As some of the folks that have been hanging around here for slightly longer might remember, I have an affinity for the Common Desktop Environment. While CDE sure wasn’t pretty, it was a very consistent environment to work in, and it never surprised you; everything in CDE is where you expect it to be, and every action is followed by an expected reaction.

Anyway, the feature that I want to see brought back to life is minimising windows to the desktop as icons. In CDE, when you minimise a window, it becomes an icon on the desktop, which you can manipulate like an icon. There is no taskbar or dock entry for a window. What this means is that a window is an object, and you can manipulate it from just one place: the window itself, or the icon if it’s minimised. Instead of windows being abstract containers for information, they become tangible objects in and of themselves. Especially with today’s large screens, iconification (as it’s officially called) makes a lot of sense, and we could finally do away with taskbars or docks nonsense.

Another interesting feature can be found in RISC OS. Instead of having a menubar in each window, or a menubar atop the screen, RISC OS put its menubar underneath the middle-click menu. Middle-click inside a window, and the vertical menubar would pop up. While this is a discoverability disaster, I still like it personally because it would allow for a cleaner desktop – I don’t use menubars anyway (keyboard shortcuts!).

Moving on, let’s talk Mac OS 9, for me the ultimate pinnacle of Apple user interface design. The Mac OS 9 ‘platinum’ interface has a very pleasing feel to it, with lots of feedback upon interaction, as well as a highly consistent look. That kind of consistency is hard to come by these days. It’s sad that Mac OS X can’t even stand in Mac OS 9’s shadow when it comes to clean, unobtrusive, and consistent design. It’s a bit late, I know, but please Apple, bring back platinum! I’ll just go back to my rocking chair and knitting needles now.

I want to give an honourable mention to Visi On, one of those early graphical user interfaces that should’ve gotten more airtime than they did. It had a very interesting way of ensuring portability: all Visi On applications were written for a non machine-specific virtual machine (Visi Machine), with only a very small core being machine-specific (Visi Core), using Visi C, a restricted subset of C designed for portability.

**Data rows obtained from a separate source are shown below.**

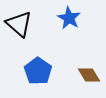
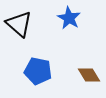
blue pentagon: rotated 24 degrees counterclockwise
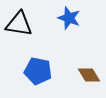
blue star: rotated 10 degrees counterclockwise
black triangle: rotated 32 degrees counterclockwise
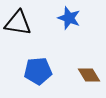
black triangle: moved 1 px left, 1 px up
blue pentagon: rotated 16 degrees counterclockwise
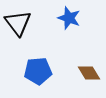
black triangle: rotated 44 degrees clockwise
brown diamond: moved 2 px up
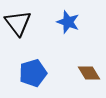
blue star: moved 1 px left, 4 px down
blue pentagon: moved 5 px left, 2 px down; rotated 12 degrees counterclockwise
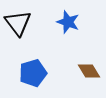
brown diamond: moved 2 px up
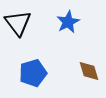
blue star: rotated 25 degrees clockwise
brown diamond: rotated 15 degrees clockwise
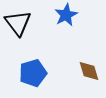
blue star: moved 2 px left, 7 px up
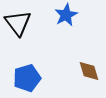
blue pentagon: moved 6 px left, 5 px down
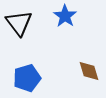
blue star: moved 1 px left, 1 px down; rotated 10 degrees counterclockwise
black triangle: moved 1 px right
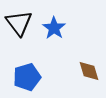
blue star: moved 11 px left, 12 px down
blue pentagon: moved 1 px up
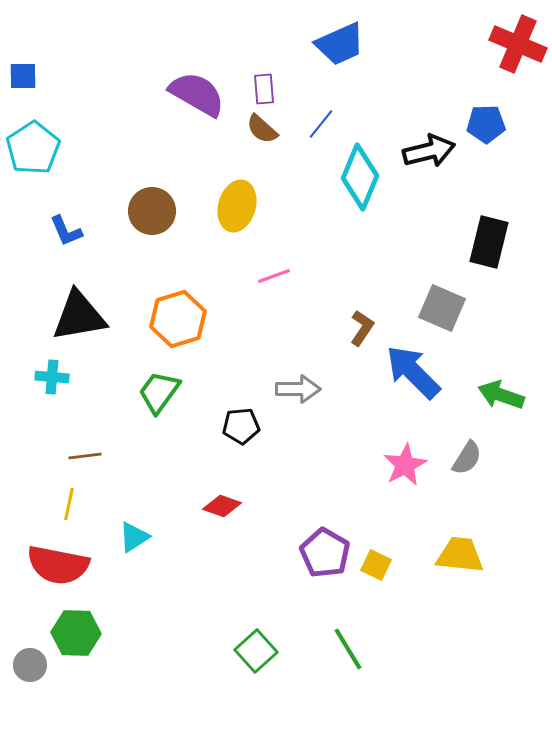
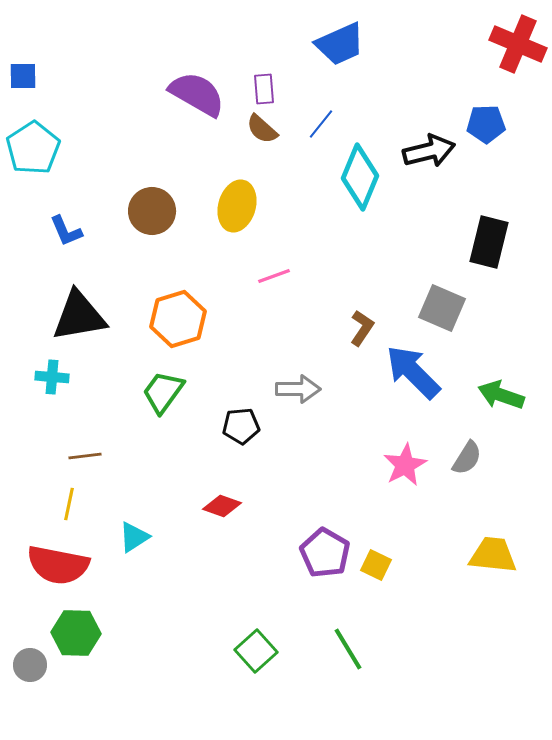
green trapezoid: moved 4 px right
yellow trapezoid: moved 33 px right
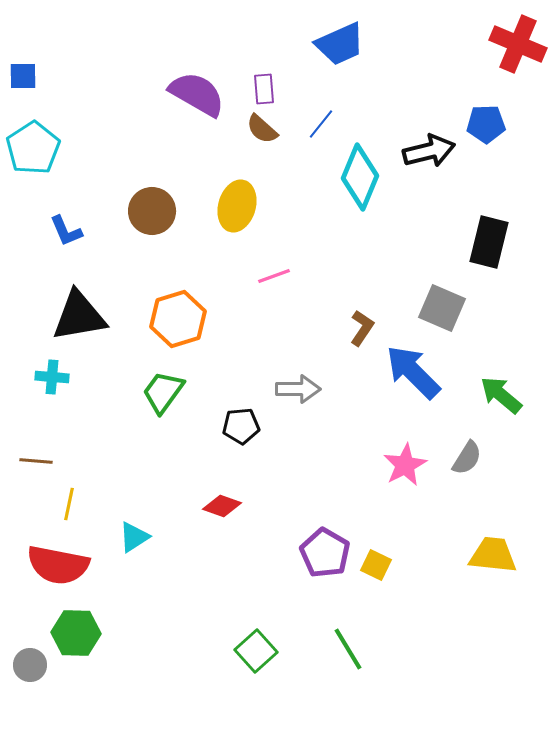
green arrow: rotated 21 degrees clockwise
brown line: moved 49 px left, 5 px down; rotated 12 degrees clockwise
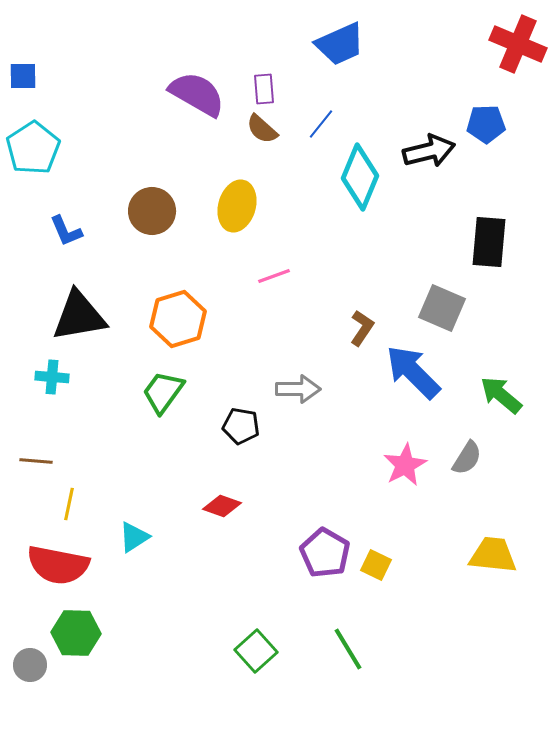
black rectangle: rotated 9 degrees counterclockwise
black pentagon: rotated 15 degrees clockwise
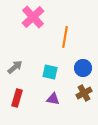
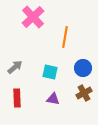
red rectangle: rotated 18 degrees counterclockwise
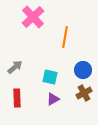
blue circle: moved 2 px down
cyan square: moved 5 px down
purple triangle: rotated 40 degrees counterclockwise
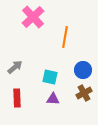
purple triangle: rotated 32 degrees clockwise
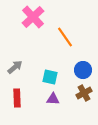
orange line: rotated 45 degrees counterclockwise
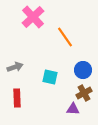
gray arrow: rotated 21 degrees clockwise
purple triangle: moved 20 px right, 10 px down
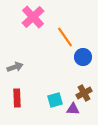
blue circle: moved 13 px up
cyan square: moved 5 px right, 23 px down; rotated 28 degrees counterclockwise
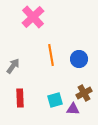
orange line: moved 14 px left, 18 px down; rotated 25 degrees clockwise
blue circle: moved 4 px left, 2 px down
gray arrow: moved 2 px left, 1 px up; rotated 35 degrees counterclockwise
red rectangle: moved 3 px right
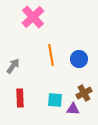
cyan square: rotated 21 degrees clockwise
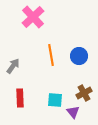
blue circle: moved 3 px up
purple triangle: moved 3 px down; rotated 48 degrees clockwise
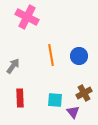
pink cross: moved 6 px left; rotated 20 degrees counterclockwise
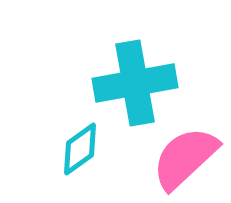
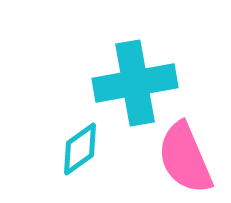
pink semicircle: rotated 70 degrees counterclockwise
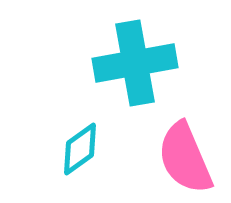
cyan cross: moved 20 px up
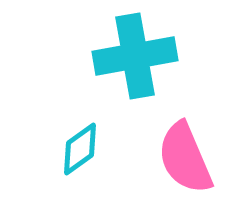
cyan cross: moved 7 px up
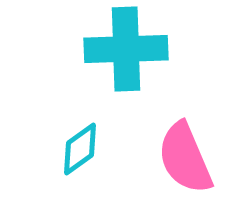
cyan cross: moved 9 px left, 7 px up; rotated 8 degrees clockwise
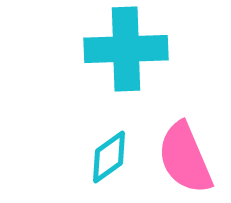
cyan diamond: moved 29 px right, 8 px down
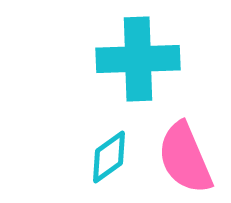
cyan cross: moved 12 px right, 10 px down
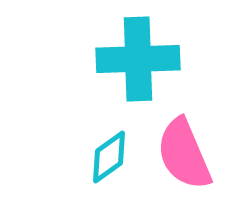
pink semicircle: moved 1 px left, 4 px up
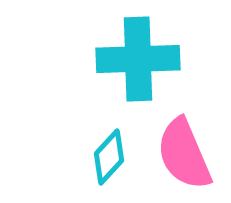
cyan diamond: rotated 12 degrees counterclockwise
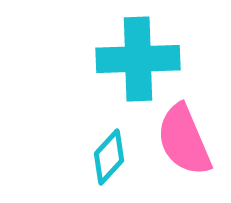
pink semicircle: moved 14 px up
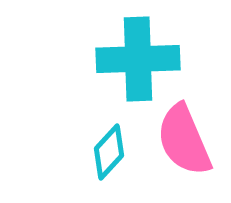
cyan diamond: moved 5 px up
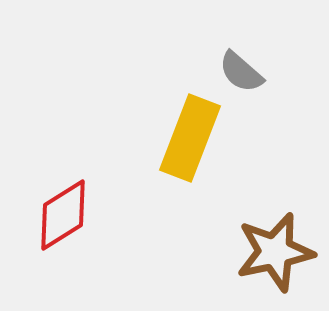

Visi On’s files were dated December 1983, meaning it was designed at around the same time as Apple’s Macintosh user interface. Even though it is mouse-driven and graphical, it has no icons and is mostly text-oriented. You can still play around with Visi On today, thanks to the floppy images preserved by ToastyTech and a copy of MESS.

What kind of features would you like to see brought back from the dead? What old or obscure GUIs do you find intriguing?